User wants to search for a specific text in patent literature stored in AlloyDB, meaning-driven, not just keyword-driven. The app data is stored in AlloyDB, uses pgvector extension for embeddings and Cosine Similarity for Vector Search. The app is deployed as a Cloud Function endpoint.
AlloyDB is a fully managed, PostgreSQL-compatible database service that offers enterprise-grade performance, availability, and scale. AlloyDB offers a number of features that make it a good choice for demanding transactional and analytical workloads, including:
AlloyDB is designed to be highly performant for both transactional and analytical workloads. It uses a number of techniques to achieve this, including a shared-nothing architecture, columnar storage, and vectorized execution.
AlloyDB offers a 99.99% uptime SLA, inclusive of maintenance.

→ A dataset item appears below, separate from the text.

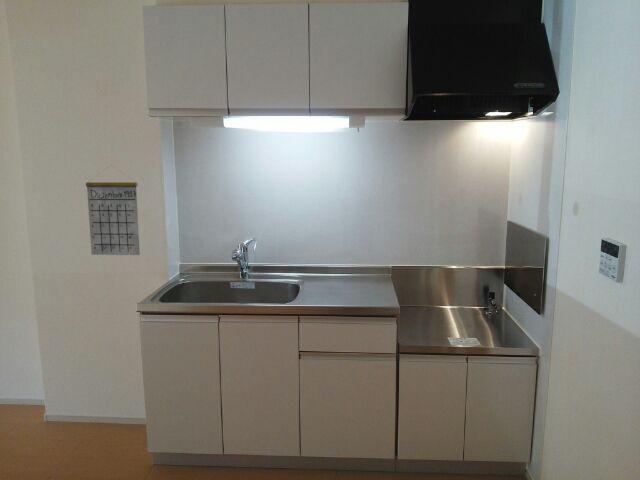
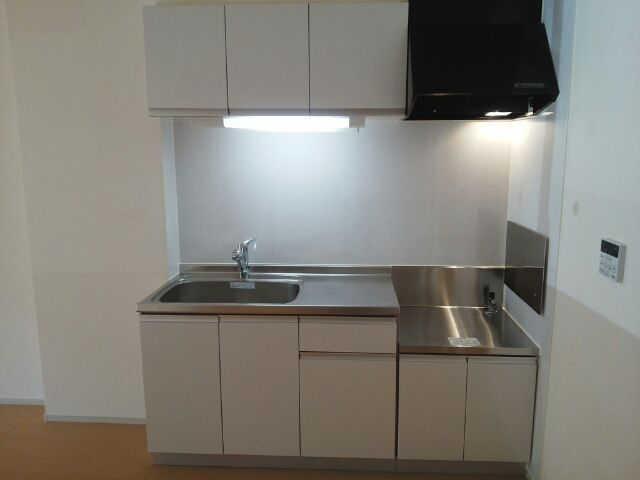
- calendar [85,165,141,256]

It uses a number of techniques to achieve this, including synchronous replication, automatic failover, and hot backups.
AlloyDB can scale to meet the needs of even the most demanding applications. It can be scaled up to support up to 128 vCPUs and 1 TB of memory per instance, and it can be scaled out to support up to 100 instances per cluster.
AlloyDB is designed with security in mind. It uses a number of features to protect your data, including encryption, auditing, and access control.
AlloyDB is designed to meet the needs of organisations with demanding compliance requirements. It supports a number of compliance standards, including HIPAA, PCI DSS, and SOC 2.
Cloud Function is a lightweight compute solution for developers to create single-purpose, stand-alone functions that respond to Cloud events without needing to manage a server or runtime environment.
- Create the AlloyDB cluster, instance, database and table
CREATE TABLE patents_data ( id VARCHAR(25), type VARCHAR(25), number VARCHAR(20), country VARCHAR(2), date VARCHAR(20), abstract VARCHAR(300000), title VARCHAR(100000), kind VARCHAR(5), num_claims BIGINT, filename VARCHAR(100), withdrawn BIGINT) ;
-
Create Extensions:
CREATE EXTENSION vector;
CREATE EXTENSION google_ml_integration;
-
Grant Permission:
GRANT EXECUTE ON FUNCTION embedding TO postgres;
-
Alter the table to add a Vector column for storing the Embeddings:
alter table patents_data ADD column abstract_embeddings vector(768);
-
Insert DML:
Refer to the file "insert_scripts.sql" in this repo
-
Grant Vertex AI User ROLE to the AlloyDB service account PRINCIPAL:
You can do this from IAM on Google Cloud Console
-
Test if embedding function works on a test string:
SELECT embedding( 'textembedding-gecko@001', 'AlloyDB is a managed, cloud-hosted SQL database service.');
-
Update the abstract_embeddings Vector field:
update patents_data set abstract_embeddings = embedding( 'textembedding-gecko@001', abstract);
-
Query to check if Cosine Similarity works (Vector Search by Text):
SELECT * FROM patents_data ORDER BY abstract_embeddings <=> embedding('textembedding-gecko@001', 'A new Natural Language Processing related Machine Learning Model')::vector LIMIT 10;
- Create Cloud Functions, deploy and test it on the web!